## YOUR TASK
Turn the lines starting with the one containing "Just fork the repo and send me a pull request" and going on through the one containing "## Contents" into a numbered list, with blank lines omitted. Leave the pictures out of your answer.

## GIVEN DATA
>>>>

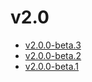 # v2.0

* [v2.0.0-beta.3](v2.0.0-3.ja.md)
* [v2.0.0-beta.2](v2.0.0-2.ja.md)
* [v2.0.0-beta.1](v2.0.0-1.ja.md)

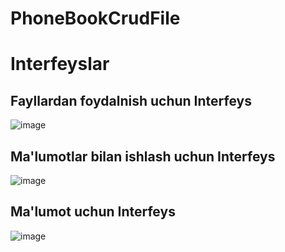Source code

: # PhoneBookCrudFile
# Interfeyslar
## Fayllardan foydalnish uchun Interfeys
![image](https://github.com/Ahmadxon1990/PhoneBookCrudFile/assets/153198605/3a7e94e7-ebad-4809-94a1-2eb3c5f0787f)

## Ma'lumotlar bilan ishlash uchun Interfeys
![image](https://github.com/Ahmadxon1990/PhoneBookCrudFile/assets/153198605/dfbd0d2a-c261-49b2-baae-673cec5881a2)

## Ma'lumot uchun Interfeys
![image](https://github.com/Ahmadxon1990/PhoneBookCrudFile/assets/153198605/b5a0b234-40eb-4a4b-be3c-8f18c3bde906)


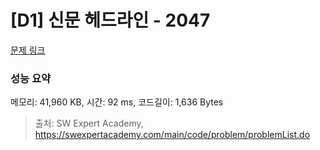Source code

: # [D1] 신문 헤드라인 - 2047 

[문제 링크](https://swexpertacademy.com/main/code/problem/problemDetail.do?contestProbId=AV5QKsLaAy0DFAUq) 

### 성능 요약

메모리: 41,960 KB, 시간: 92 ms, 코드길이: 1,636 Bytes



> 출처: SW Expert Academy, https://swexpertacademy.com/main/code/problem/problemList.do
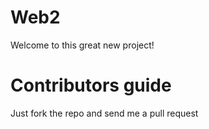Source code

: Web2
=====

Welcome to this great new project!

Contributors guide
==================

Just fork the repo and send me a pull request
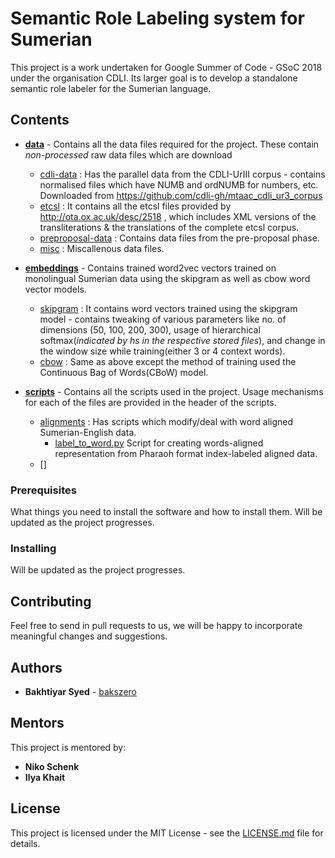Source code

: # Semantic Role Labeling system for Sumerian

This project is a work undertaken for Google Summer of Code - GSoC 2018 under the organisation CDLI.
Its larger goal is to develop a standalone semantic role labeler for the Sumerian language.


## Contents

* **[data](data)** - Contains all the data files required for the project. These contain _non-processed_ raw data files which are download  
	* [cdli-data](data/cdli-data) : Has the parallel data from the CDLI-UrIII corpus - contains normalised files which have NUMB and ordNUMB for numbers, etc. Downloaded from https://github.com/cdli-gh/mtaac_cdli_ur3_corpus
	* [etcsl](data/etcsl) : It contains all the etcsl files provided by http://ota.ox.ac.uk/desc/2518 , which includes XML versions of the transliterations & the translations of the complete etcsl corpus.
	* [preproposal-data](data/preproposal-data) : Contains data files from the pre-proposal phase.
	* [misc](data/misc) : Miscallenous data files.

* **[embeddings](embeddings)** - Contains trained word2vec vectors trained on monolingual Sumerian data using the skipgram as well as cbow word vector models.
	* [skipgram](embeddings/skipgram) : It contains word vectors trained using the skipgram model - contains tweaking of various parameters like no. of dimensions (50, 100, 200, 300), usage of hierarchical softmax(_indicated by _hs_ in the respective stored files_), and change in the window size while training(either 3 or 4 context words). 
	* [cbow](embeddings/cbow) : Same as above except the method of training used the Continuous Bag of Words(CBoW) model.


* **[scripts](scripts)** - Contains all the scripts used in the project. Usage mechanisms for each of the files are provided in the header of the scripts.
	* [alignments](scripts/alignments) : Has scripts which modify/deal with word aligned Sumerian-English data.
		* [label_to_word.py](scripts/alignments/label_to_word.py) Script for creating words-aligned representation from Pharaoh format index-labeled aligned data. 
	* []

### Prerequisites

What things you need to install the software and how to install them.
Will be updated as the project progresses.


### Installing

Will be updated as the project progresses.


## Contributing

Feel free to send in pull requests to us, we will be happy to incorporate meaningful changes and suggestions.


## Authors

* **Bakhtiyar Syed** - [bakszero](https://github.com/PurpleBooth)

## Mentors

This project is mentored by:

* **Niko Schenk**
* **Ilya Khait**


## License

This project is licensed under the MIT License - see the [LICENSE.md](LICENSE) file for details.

<<<<
>>>>

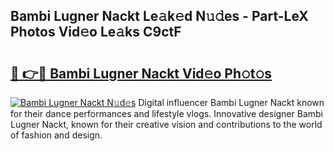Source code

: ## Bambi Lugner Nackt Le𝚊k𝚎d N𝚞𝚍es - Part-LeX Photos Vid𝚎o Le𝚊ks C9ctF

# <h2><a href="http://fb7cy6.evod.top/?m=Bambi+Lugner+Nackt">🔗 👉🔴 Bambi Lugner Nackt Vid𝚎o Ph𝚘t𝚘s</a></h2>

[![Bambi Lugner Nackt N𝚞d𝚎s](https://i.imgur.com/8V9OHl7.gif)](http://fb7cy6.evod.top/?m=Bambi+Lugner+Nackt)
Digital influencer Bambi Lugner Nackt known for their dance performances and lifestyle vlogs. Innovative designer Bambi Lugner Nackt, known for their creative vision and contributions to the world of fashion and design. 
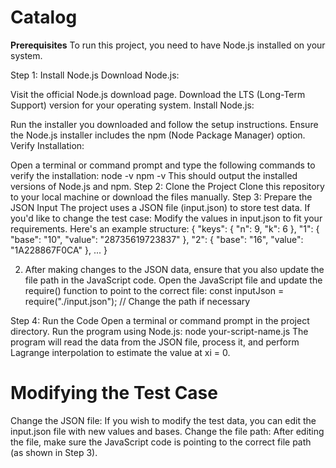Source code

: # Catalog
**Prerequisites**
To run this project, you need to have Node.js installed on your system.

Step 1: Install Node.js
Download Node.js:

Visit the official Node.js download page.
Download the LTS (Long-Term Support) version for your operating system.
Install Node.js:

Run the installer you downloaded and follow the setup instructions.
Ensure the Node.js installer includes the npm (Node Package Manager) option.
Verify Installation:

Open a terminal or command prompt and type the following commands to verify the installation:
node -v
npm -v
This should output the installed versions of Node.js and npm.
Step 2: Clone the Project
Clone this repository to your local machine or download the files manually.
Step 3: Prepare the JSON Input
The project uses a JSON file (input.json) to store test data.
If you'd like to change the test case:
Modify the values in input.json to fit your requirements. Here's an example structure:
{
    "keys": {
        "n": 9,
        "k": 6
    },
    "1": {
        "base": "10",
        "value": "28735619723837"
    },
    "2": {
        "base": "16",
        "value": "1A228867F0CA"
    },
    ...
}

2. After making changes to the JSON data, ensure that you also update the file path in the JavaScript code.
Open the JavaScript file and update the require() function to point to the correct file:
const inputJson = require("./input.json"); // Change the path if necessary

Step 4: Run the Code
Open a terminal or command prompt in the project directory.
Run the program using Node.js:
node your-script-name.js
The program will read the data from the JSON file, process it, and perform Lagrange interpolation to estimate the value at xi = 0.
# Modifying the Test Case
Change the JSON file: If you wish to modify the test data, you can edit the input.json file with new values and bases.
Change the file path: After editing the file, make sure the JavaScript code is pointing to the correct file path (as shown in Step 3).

<<<<

## SOLUTION TO THIS PROBLEM
1. Just fork the repo and send me a pull request
2. Source code
3. : # Semantic Role Labeling system for Sumerian
4. This project is a work undertaken for Google Summer of Code - GSoC 2018 under the organisation CDLI.
5. Its larger goal is to develop a standalone semantic role labeler for the Sumerian language.
6. ## Contents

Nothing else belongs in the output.